Prose

Le rivage des Lotophages

Sous un ciel minéral couvert d’une patine verdâtre s’étire en nuances de gris le Rivage des Lotophages. Sous un ciel vert-de-gris et sur une plage aux grains de sable gris souris s’alignent les Sarcophages. Allongés là, le dos contre la pierre froide, le visage tourné vers l’absence d’étoiles, les Rêveurs rêvent d’interminables rêves couleur ardoise, couleur anthracite.

Ô plaisir à peine teinté d’amertume que celui de paresser stupidement ! Torpeur bienheureuse du bétail somnolant. Léthargie des Lotophages… Nous sommes étendus dans nos sarcophages pour des myriades d’années d’esclavage.

Sarcophages de porphyre, de grès, de basalte, et même d’acajou et d’ébène, car ici, face à la mer immobile, le bois est immarcescible comme la pierre.

Allongé là, le dos contre la pierre froide, le regard étoilé tourné vers le ciel étoilé, je rêve. Seigneur de la Maison de l’Aurore, je suis parti à la clarté de l’Étoile du Soir. J’ai traversé l’Océan Oriental à bord d’un radeau de serpents. Et quand je suis revenu des Enfers à bord d’une barque de pierre solaire, j’ai remonté le Fleuve Infini des Morts et j’ai franchi les douze portes des heures de la Nuit.

Croyez-vous que nous avons toujours été là, face à la mer immobile, sous le ciel minéral ? Je me souviens confusément… des stigmates sur la paume de nos mains, des plantes de nos pieds entaillées par les pointes tranchantes des cailloux. Notre sang coulait. Nous étions en vie… La bise marine embrassait nos longs cheveux, encouragée par les clameurs tribales. Nous frappions rythmiquement la peau des tambours. Nous avions des chapelets de crustacés, et des coquillages apotropaïques qui nous préservaient de la morsure du Varan. Le sable d’or coulait entre nos doigts ; les coquillages colorés roulaient sous nos pieds. Désormais, le sable gris souris ne fait pas un bruit…

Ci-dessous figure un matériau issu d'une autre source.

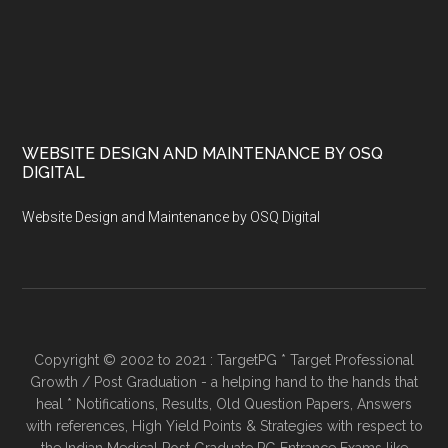
WEBSITE DESIGN AND MAINTENANCE BY OSQ
DIGITAL
Website Design and Maintenance by OSQ Digital
Copyright © 2002 to 2021 : TargetPG * Target Professional
Growth / Post Graduation - a helping hand to the hands that
heal * Notifications, Results, Old Question Papers, Answers
with references, High Yield Points & Strategies with respect to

Sous un ciel minéral couvert d’une patine verdâtre s’étire en nuances de gris le Rivage des Lotophages. Sous un ciel vert-de-gris et sur une plage aux grains de sable gris souris s’alignent les Sarcophages. Allongés là, le dos contre la pierre froide, le visage tourné vers l’absence d’étoiles, les Rêveurs rêvent d’interminables rêves, couleur ardoise, couleur anthracite.

Sur la plage s’alignent les sarcophages, comme autant de chrysalides.

Un jour viendra où se lèvera sur le morne rivage des Lotophages la bénédiction d’un soleil nécromant pareil à celui qui brûle la Cyrénaïque. Alors, les morts-vivants que nous sommes, ranimés par les incantations de ce sorcier astral, sentiront dans leurs veines un sang nouveau qui ravivera la flamme de leur coeur. Et ce jour-là, nous rêveront si forts qu’à bord de nos lourds sarcophages de pierre, nous partirons à l’abordage de cieux nouveaux, nous élevant en un vol de papillons aux ailes multicolores.